▶ _Tekst źródłowy_
################

27.02.2012, poniedziałek

Warczące Szprychy wspierają uczestnika wyścigu dookoła świata!

Pochodzący z Irlandii Simon Hutchinson od tygodnia bierze udział w rowerowym wyścigu dookoła świata, przemierzając dziennie średnio ponad 200 km - z sakwami zawierającymi między innymi sprzęt biwakowy! Ostatnio borykał się z lawinowo pękającymi szprychami w tylnym kole oraz problemami z nawigacją satelitarną. Ponieważ zbliżał się do Krakowa zawiadomiła nas o tym jego mieszkająca w Anglii, polska przyjaciółka, pisząc maila na warczący adres kontaktowy. Oczywiście nie mogliśmy odmówić pomocy :)
Nasz "rzecznik prasowy" odwiedził Simona w hotelu w niedzielę wieczorem, udzielił wskazówek nawigacyjnych na dalszą część przejazdu przez Polskę (do granicy z Ukrainą), wskazał najlepszego znanego nam specjalistę od kół w mieście i napisał "list polecający", z którym irlandzki śmiałek udał się następnego ranka we właściwe miejsce. Dodatkowo upewniliśmy się telefonicznie, że wszystko idzie w porządku.
Serdecznie dziękujemy Jarkowi z Cyclo-Centrum za sprawne przeplecenie koła w trwalszy niż wcześniej sposób - dzięki temu Simon już 2 godziny po otwarciu serwisu wrócił na trasę mając do dyspozycji w pełni sprawny rower!

################

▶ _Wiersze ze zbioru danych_
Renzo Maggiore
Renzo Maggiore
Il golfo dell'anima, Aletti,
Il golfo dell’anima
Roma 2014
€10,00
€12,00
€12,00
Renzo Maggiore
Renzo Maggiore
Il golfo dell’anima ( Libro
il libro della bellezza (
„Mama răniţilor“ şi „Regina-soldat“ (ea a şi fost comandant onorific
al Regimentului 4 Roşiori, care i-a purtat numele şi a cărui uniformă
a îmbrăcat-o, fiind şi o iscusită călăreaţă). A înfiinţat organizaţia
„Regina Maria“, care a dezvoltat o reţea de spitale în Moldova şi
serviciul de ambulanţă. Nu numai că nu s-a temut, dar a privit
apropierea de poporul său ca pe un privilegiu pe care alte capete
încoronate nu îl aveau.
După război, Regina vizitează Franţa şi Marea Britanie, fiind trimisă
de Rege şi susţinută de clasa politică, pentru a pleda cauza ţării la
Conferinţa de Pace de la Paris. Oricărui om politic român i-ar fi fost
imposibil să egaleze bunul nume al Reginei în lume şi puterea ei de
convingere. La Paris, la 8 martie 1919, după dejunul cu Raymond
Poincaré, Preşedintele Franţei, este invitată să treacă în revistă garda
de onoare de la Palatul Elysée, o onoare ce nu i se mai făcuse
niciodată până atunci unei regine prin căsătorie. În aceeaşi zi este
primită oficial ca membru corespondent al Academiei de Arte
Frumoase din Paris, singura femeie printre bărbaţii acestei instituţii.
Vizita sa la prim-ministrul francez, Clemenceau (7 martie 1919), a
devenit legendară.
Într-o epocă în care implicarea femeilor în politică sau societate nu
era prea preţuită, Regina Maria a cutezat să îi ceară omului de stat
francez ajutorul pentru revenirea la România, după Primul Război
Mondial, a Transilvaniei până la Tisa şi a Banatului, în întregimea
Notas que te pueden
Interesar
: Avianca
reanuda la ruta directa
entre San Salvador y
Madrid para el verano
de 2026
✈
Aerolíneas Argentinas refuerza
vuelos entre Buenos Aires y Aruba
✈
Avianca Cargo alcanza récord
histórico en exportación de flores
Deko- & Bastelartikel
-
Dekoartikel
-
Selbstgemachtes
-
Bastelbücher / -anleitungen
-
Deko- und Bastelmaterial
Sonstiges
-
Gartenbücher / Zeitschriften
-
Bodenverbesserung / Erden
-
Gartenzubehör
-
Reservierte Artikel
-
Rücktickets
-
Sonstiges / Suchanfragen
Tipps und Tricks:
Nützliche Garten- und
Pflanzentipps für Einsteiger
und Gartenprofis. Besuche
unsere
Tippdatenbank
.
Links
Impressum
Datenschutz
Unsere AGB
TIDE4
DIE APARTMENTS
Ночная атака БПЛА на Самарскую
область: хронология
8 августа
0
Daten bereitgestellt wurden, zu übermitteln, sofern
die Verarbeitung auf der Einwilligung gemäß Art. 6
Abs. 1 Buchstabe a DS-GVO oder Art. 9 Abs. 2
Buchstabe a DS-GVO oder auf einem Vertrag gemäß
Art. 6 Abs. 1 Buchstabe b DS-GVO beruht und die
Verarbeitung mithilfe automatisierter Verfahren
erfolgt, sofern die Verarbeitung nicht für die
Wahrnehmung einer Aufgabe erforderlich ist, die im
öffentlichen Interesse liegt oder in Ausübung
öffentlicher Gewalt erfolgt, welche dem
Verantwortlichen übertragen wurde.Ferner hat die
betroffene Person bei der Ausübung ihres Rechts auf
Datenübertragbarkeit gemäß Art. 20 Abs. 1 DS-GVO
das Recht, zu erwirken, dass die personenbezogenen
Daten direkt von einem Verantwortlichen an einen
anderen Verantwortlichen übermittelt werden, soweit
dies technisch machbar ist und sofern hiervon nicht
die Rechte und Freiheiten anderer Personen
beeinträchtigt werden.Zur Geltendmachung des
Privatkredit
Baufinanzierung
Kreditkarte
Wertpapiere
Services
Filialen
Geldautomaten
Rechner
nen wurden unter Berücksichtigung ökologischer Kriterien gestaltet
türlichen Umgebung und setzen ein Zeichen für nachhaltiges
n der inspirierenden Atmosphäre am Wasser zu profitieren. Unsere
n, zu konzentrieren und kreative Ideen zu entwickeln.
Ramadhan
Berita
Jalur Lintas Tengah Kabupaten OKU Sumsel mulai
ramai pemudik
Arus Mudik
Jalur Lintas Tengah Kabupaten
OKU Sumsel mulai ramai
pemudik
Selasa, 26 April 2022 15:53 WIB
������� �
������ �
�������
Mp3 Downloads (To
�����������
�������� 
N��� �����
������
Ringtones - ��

################

▶ _Zadania do wykonania_
[1] Przetłumacz na angielski zdanie z tekstu o pomocy dla Simona Hutchinsona: „Dodatkowo upewniliśmy się telefonicznie, że wszystko idzie w porządku.”
[2] Zamień "Krakowa" na "Wrocławia" i podaj ponownie fragment tekstu o pomocy dla Simona Hutchinsona obejmujący wszystko od "Pochodzący z Irlandii" aż do "odmówić pomocy :)".
[3] Dopisz dalszy ciąg tekstu o pomocy dla Simona Hutchinsona, zaczynając po jego ostatnim zdaniu.

▶ _Zestaw odpowiedzi_
[1] Additionally, we made sure by phone that everything was going fine.

[2]
Pochodzący z Irlandii Simon Hutchinson od tygodnia bierze udział w rowerowym wyścigu dookoła świata, przemierzając dziennie średnio ponad 200 km - z sakwami zawierającymi między innymi sprzęt biwakowy! Ostatnio borykał się z lawinowo pękającymi szprychami w tylnym kole oraz problemami z nawigacją satelitarną. Ponieważ zbliżał się do Wrocławia zawiadomiła nas o tym jego mieszkająca w Anglii, polska przyjaciółka, pisząc maila na warczący adres kontaktowy. Oczywiście nie mogliśmy odmówić pomocy :)

[3]
Dalsze poczynania bohatera tej historii (aktualne położenie z 15-min opóźnieniem) można śledzić na stronie: http://www.trackleaders.com/worldcycleracei.php?name=Simon_Hutchinson
Trzymamy kciuki za powodzenie kolejnych etapów tej niezwykłej wyprawy. Ride Simon, Ride!


Tagi:

Irlandia dookoła świata wyścig

Autor:

Sara sara
Michał Sarapata

Komentarze:

aga
Agnieszka
09:21 28.02.2012
Łaaaał, ale masz Sara teraz znajomości! :D To bardzo chwalebny epizod w historii Warczących :):):)
azari
Piotr Idzi
10:44 28.02.2012
No jak Jarek zaplótł koło, to już cały świat objedzie ;)
Sara sara
Michał Sarapata
13:46 28.02.2012
Być może nawet w historii kraju, bo Simon poza tą przygodą raczej nie ma czasu rozmawiać z lokalesami, więc to będzie jedno z jego niewielu wspomnień z Polski :)
Jarek był skromny i mówił, że na cały świat to nie ma gwarancji, ale ja tam wiem, że będzie dobrze :)
Liam
20:36 28.02.2012
Michal
I am Simon's godfather & wanted to thank you for the help you gave to Simon on his world journey. All his family in Ireland also wanted to pass on their thanks. I hope you are right about Jarek's work on his rear wheel. Simon had a great experience in Poland & we will put a link on his website to your club.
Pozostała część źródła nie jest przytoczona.